US pet food spending increased by US$18.91 billion in the 30 years from 1984 to 2014—a whopping 366%. This historical data from the US Bureau of Labor Statistics (USBLS), compiled and analyzed by John Gibbons of PetBusinessProfessor.com, shows just how far our industry has come, especially in its largest market. Though not at all an apples-to-apples comparison, it’s worth noting that from 1992 to mid-June 2015, overall US grocery store sales grew 85%; in that same period, pet food spending rose 180%.
The chart below, while showing data for just a few of the past 30 years, paints a representative picture of the sales history of pet food in the US since 1984 (the first year for which USBLS had this data). It’s gone mostly upward, but with “some plateaus and a few minor dips along the way,” as Gibbons puts it. (The red numbers in the chart represent a decrease from the previous year’s spending.) One of the plateaus happened in the last half of the 1990s, reaching a decline of -6.5% in 2000 from the previous year. That was followed by a huge growth curve through the mid-2000s, spiking as high as a 21.1% spending increase in 2005; then came the decline in 2010 from the Great Recession.
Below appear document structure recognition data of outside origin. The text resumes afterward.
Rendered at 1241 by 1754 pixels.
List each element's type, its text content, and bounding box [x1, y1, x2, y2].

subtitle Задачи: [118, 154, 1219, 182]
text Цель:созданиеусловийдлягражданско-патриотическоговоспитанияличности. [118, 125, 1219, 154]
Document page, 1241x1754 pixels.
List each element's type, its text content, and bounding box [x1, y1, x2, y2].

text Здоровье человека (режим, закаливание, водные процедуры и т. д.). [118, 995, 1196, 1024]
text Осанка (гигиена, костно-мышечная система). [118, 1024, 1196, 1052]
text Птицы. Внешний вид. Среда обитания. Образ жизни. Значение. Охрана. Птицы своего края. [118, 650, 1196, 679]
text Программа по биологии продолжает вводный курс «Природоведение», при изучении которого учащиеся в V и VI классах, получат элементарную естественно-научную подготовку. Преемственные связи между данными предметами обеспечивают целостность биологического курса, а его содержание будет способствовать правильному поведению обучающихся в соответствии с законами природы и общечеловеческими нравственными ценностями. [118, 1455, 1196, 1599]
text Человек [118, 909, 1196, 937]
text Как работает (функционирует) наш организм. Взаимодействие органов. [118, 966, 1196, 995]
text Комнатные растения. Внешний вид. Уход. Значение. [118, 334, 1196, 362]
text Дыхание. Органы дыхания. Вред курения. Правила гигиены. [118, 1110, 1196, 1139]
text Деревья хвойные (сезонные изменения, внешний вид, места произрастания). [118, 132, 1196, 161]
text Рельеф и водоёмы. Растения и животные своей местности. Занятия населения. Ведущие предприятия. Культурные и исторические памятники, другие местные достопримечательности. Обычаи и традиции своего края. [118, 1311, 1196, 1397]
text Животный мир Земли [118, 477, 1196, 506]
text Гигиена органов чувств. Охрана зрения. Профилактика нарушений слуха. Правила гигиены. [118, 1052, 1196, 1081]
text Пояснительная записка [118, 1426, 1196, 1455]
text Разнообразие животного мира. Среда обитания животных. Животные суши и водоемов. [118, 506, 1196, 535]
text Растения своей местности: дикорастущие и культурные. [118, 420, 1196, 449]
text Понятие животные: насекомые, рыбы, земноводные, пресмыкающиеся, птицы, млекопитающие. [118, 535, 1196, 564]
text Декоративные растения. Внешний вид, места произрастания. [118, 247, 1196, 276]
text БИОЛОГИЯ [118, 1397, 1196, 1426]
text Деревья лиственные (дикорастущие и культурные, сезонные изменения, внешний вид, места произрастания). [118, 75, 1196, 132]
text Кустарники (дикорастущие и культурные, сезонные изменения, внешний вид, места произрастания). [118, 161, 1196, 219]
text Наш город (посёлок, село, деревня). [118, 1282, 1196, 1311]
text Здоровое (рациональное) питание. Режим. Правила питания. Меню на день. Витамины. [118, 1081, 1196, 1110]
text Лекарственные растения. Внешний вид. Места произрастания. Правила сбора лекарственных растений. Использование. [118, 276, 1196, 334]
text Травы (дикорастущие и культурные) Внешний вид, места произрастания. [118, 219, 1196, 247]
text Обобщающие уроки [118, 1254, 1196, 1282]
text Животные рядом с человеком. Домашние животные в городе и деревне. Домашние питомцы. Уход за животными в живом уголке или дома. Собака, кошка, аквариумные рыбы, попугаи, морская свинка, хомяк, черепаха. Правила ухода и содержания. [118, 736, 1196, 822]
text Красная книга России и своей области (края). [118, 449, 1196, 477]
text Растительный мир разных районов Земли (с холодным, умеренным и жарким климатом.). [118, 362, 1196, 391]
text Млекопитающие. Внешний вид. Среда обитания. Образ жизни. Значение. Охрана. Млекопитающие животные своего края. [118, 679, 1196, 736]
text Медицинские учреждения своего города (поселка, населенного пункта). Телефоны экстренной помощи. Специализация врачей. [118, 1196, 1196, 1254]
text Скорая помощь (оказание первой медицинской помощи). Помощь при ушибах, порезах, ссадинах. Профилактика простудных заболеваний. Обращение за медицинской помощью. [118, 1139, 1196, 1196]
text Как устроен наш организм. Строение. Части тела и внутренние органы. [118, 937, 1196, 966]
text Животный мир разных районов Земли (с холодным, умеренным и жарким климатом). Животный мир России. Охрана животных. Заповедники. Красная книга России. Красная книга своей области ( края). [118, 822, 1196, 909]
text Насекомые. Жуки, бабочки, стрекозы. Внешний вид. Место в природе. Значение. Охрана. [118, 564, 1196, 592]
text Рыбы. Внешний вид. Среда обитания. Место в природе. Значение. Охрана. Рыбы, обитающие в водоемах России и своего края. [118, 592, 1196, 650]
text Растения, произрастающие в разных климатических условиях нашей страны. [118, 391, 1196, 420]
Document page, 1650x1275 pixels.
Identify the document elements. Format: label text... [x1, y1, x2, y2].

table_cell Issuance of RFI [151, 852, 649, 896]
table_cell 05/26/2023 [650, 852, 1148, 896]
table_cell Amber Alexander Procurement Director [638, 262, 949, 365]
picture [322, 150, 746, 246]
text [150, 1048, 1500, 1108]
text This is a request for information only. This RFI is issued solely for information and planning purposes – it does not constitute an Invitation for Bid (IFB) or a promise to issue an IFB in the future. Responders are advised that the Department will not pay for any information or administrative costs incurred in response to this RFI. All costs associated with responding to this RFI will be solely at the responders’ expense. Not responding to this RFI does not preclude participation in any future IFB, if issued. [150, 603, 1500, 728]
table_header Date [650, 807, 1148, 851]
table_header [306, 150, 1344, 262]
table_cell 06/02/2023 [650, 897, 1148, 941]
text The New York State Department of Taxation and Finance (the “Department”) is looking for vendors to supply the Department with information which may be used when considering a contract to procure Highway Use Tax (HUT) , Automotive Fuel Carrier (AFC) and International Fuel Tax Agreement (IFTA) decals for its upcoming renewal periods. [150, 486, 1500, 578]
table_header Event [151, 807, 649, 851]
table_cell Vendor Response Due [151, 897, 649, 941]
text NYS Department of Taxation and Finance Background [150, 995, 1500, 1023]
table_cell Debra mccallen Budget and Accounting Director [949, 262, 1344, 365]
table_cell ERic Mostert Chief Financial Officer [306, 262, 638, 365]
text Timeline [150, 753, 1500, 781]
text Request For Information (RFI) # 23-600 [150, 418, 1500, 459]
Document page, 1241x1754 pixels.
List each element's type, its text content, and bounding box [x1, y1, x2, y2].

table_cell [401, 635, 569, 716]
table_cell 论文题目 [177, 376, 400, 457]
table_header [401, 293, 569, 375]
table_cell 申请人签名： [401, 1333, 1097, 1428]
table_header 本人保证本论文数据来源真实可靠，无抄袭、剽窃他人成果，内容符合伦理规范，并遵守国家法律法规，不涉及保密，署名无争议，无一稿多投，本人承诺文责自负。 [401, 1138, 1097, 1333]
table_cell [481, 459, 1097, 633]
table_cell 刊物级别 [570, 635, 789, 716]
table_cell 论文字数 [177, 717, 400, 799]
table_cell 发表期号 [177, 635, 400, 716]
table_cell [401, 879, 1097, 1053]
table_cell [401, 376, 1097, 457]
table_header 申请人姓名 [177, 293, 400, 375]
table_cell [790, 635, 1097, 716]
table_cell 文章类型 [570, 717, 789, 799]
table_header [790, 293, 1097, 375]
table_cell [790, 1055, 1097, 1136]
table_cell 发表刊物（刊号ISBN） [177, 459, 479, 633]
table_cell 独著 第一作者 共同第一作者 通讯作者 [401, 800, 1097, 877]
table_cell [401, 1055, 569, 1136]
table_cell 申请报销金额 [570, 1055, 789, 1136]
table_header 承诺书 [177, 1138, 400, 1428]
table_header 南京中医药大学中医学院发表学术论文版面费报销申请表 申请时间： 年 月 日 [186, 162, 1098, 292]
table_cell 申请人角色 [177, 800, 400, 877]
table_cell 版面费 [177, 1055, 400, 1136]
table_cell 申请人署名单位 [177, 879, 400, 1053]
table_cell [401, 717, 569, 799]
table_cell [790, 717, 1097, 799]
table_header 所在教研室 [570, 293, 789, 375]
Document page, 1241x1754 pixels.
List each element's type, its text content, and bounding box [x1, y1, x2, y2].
A drop of -2.2% is not bad, though, considering that overall US retail sales fell nearly 8% during that time.
In 1984, the US$5.16 billion spent on pet food represented 54% of total pet spending, Gibbons said; by 2014, the share for pet food had fallen to 37.4% “as consumers spent more discretionary money on their pets,” he added, speculating that the mid-1990s may have signaled the birth of the “pet parenting” concept. (The last year that pet food accounted for 50% of total pet care spending was 1992.) Thus, while the annual growth rate from 1984 to 1999 was a healthy 4.5%, it became even healthier from 1999 to 2014, at 6%. (The overall annual growth rate for the 30 years was 5.3%.)
The first decade of the 21st century proved to be boom years for US pet food, when humanization of pets and premiumization of products for them really starting taking hold. Of course, the recession starting in 2007-2008 slowed the trend and likely “marked the beginning of extreme price sensitivity in spending,” according to Gibbons. This is supported by data from Packaged Facts’ February/March 2016 National Pet Owner Survey, in which 31% of US pet owners said they are spending less on pet products because of the economy. That percentage is down only slightly from 2011, when it was 35%.
Yet look at the growth just from mid-2014 to mid-2015, a very healthy 4.8%. And that increase is the main reason the overall US pet care sector increased to US$63.38 billion by mid-2015, Gibbons said, up 4.1% over the previous 12 months.
In 1984, pet care spending represented 0.48% of all US consumer expenditures, Gibbons added. By 2014, that had nearly doubled to 0.95%—further proof that pets indeed have become part of the family.